Drive automation for common operational tasks (e.g., failovers, restarts, config/secret rotations, log analysis, data fixes) and self‑healing where feasible. Track toil and operational debt; prioritize tech‑debt and resiliency backlogs with product/architecture for sustainable improvements.
-
Enforce secure SDLC controls in production (secrets management, certificate/TLS/mTLS hygiene, key rotations, vulnerability remediation).
Partner with cybersecurity, risk, and audit; maintain evidence for control testing, SOX/SOC obligations, and regulatory audits.
Oversee disaster recovery, backup/restore procedures, and resilience testing (failover/failback, chaos experiments) with documented RTO/RPO.
-
Coordinate with ATM hardware vendors and SDK providers for patching, firmware deployments, compatibility validation, and fleet‑wide rollout plans.
Manage change windows with branches/operations; monitor device telemetry and address systemic issues proactively.
Required qualifications, capabilities, and skills
- Formal training or certification on software engineering concepts and 5+ years applied experience
- Experience in software engineering/production operations for distributed systems, including 2+ years managing engineers or leading run/production support teams.
- Strong background operating Java‑based backend services; proficiency with REST/gRPC, messaging/streaming (Kafka, MQ), and relational/NoSQL databases (Oracle, PostgreSQL, DynamoDB/Cassandra).
- Demonstrated expertise in incident, problem, and change management at scale; experience running bridges and communicating with senior stakeholders.
- Hands‑on with observability stacks (metrics, logs, traces), alerting, and dashboarding; proven track record improving MTTD/MTTR and service availability.
- Practical experience with CI/CD, infrastructure‑as‑code, containerization/orchestration (Docker, Kubernetes), and release governance.
- Deep understanding of secure operations: vulnerability management, secrets/cert management, least‑privilege access, and audit readiness.
- Excellent people leadership, communication, and stakeholder management skills; adept at balancing stability, resiliency, and delivery priorities.
Preferred qualifications, capabilities, and skills
- ATM/channel operations experience, device control and telemetry, and vendor SDK/firmware rollout management.

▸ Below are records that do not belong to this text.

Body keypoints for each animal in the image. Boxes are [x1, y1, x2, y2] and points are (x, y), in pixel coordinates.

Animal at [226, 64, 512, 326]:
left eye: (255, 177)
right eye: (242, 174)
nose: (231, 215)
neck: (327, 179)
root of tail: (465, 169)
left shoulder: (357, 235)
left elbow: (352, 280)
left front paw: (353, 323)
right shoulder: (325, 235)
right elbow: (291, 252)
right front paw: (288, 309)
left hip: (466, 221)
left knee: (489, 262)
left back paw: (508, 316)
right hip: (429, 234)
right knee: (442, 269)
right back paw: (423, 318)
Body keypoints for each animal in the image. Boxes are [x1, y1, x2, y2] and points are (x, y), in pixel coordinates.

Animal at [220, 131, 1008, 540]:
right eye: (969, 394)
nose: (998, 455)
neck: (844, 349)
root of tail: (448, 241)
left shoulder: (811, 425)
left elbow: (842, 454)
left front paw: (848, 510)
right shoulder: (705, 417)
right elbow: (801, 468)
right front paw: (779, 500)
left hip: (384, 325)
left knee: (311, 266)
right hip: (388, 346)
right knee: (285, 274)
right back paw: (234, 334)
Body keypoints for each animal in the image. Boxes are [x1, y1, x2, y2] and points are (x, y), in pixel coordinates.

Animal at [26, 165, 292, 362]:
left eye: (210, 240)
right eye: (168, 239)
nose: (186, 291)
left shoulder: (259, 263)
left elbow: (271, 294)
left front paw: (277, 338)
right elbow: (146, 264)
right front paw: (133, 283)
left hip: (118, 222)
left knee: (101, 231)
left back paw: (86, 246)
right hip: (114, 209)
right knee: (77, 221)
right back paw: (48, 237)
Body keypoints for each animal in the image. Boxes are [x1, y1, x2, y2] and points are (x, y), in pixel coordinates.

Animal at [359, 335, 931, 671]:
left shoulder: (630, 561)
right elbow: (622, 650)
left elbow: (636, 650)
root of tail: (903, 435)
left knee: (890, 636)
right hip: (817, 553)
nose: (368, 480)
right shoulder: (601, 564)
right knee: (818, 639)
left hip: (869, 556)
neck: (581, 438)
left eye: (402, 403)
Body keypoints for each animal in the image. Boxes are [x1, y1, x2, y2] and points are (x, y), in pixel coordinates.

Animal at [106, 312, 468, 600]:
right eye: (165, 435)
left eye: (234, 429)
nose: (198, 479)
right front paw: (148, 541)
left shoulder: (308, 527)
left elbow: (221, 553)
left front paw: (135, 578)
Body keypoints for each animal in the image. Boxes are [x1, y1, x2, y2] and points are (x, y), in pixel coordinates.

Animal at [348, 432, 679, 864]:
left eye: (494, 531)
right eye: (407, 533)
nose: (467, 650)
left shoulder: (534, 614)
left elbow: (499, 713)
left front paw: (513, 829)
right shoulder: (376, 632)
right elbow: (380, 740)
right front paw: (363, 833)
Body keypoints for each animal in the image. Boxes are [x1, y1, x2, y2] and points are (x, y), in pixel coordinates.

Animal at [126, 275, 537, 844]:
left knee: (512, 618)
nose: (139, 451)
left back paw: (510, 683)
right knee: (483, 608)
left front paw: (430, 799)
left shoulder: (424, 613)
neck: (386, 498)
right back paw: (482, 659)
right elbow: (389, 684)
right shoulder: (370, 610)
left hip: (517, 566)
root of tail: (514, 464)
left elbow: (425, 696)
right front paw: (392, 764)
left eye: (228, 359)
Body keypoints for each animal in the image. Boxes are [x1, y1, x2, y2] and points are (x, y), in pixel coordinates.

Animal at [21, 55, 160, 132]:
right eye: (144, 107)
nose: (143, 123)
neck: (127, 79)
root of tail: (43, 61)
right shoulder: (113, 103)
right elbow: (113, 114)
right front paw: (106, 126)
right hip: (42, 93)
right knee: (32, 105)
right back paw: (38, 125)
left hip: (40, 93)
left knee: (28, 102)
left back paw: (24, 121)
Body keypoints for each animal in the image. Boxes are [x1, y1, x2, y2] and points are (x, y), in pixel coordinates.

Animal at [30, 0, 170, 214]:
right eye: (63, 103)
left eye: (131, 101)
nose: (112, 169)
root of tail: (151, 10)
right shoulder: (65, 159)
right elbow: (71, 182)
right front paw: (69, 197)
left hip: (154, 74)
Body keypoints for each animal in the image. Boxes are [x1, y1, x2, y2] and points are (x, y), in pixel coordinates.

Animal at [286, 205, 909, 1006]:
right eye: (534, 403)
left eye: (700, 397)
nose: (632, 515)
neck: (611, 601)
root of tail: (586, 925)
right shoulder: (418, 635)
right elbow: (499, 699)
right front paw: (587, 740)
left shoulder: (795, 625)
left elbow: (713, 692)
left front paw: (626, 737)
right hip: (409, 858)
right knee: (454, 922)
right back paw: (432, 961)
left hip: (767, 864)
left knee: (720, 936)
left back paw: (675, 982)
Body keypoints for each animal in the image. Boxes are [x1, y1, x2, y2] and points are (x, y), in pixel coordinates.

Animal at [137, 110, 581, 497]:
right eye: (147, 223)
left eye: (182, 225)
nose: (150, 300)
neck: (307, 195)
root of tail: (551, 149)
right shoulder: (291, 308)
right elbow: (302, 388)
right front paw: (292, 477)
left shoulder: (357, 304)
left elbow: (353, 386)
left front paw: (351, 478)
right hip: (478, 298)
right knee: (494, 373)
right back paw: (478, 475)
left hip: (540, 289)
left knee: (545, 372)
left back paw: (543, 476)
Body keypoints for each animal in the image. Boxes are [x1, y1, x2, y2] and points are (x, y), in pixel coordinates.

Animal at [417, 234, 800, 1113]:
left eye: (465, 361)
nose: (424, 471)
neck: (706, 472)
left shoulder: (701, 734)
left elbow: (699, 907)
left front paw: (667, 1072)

- Payments and card standards knowledge (ISO 8583/20022); experience with HSMs, PIN translation, and cryptographic key management.
- Experience with device/edge fleet management, over‑the‑air updates, and remote monitoring/telemetry.
- Prior experience running hybrid/global teams and follow‑the‑sun support models; familiarity with chaos/resiliency testing.
We have an opportunity to impact your career and provide an adventure where you can push the limits of what's possible.